(Camera calibration parameters)
***
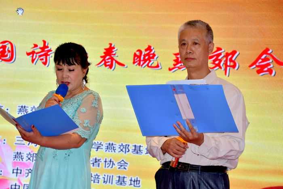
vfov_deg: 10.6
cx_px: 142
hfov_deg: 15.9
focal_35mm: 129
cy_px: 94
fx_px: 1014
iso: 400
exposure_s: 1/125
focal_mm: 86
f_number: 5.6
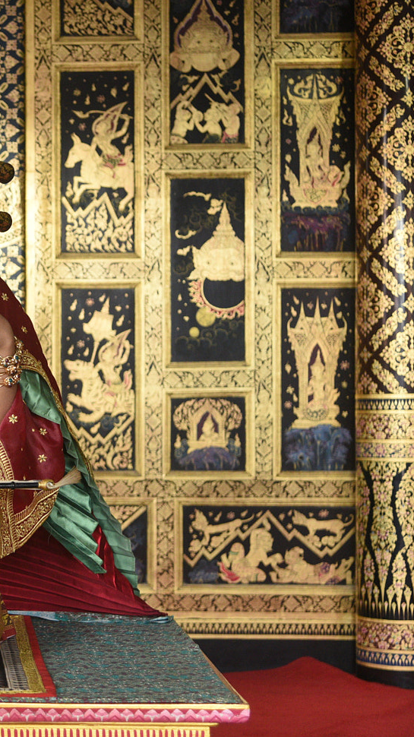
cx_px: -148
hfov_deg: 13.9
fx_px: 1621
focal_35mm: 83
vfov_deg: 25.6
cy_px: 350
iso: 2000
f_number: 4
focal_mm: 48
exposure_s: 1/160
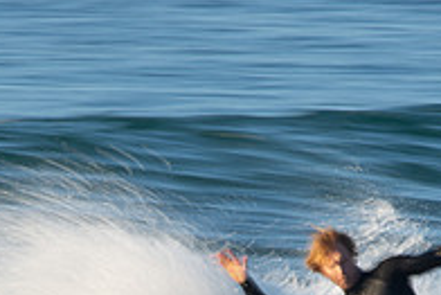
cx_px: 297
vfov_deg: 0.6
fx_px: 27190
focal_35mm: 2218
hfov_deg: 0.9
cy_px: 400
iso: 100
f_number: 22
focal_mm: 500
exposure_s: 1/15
***
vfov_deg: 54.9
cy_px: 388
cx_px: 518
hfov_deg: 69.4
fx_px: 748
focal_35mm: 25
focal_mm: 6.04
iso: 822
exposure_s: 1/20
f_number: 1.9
***
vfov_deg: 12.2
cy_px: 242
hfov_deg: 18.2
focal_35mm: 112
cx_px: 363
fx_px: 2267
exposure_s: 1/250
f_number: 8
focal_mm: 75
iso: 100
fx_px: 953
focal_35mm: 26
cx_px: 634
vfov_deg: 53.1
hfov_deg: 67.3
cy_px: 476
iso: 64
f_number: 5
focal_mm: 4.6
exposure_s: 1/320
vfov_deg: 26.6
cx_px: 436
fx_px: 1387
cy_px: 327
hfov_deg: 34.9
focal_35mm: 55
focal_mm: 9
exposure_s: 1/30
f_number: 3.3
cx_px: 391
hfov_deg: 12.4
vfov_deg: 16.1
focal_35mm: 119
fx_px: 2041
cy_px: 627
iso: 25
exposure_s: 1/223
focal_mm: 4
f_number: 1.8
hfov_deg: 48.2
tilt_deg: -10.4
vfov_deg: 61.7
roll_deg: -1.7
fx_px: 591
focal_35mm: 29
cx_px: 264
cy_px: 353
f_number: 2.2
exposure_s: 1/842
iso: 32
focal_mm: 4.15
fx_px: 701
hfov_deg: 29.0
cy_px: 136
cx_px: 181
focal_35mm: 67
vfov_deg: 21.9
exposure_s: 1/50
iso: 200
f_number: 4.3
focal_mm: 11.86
***
Retype exactly the lines of the data above that fall between the line with "f_number: 2.2" and the line with "focal_mm: 11.86", inclusive, and add nothing.

f_number: 2.2
exposure_s: 1/842
iso: 32
focal_mm: 4.15
fx_px: 701
hfov_deg: 29.0
cy_px: 136
cx_px: 181
focal_35mm: 67
vfov_deg: 21.9
exposure_s: 1/50
iso: 200
f_number: 4.3
focal_mm: 11.86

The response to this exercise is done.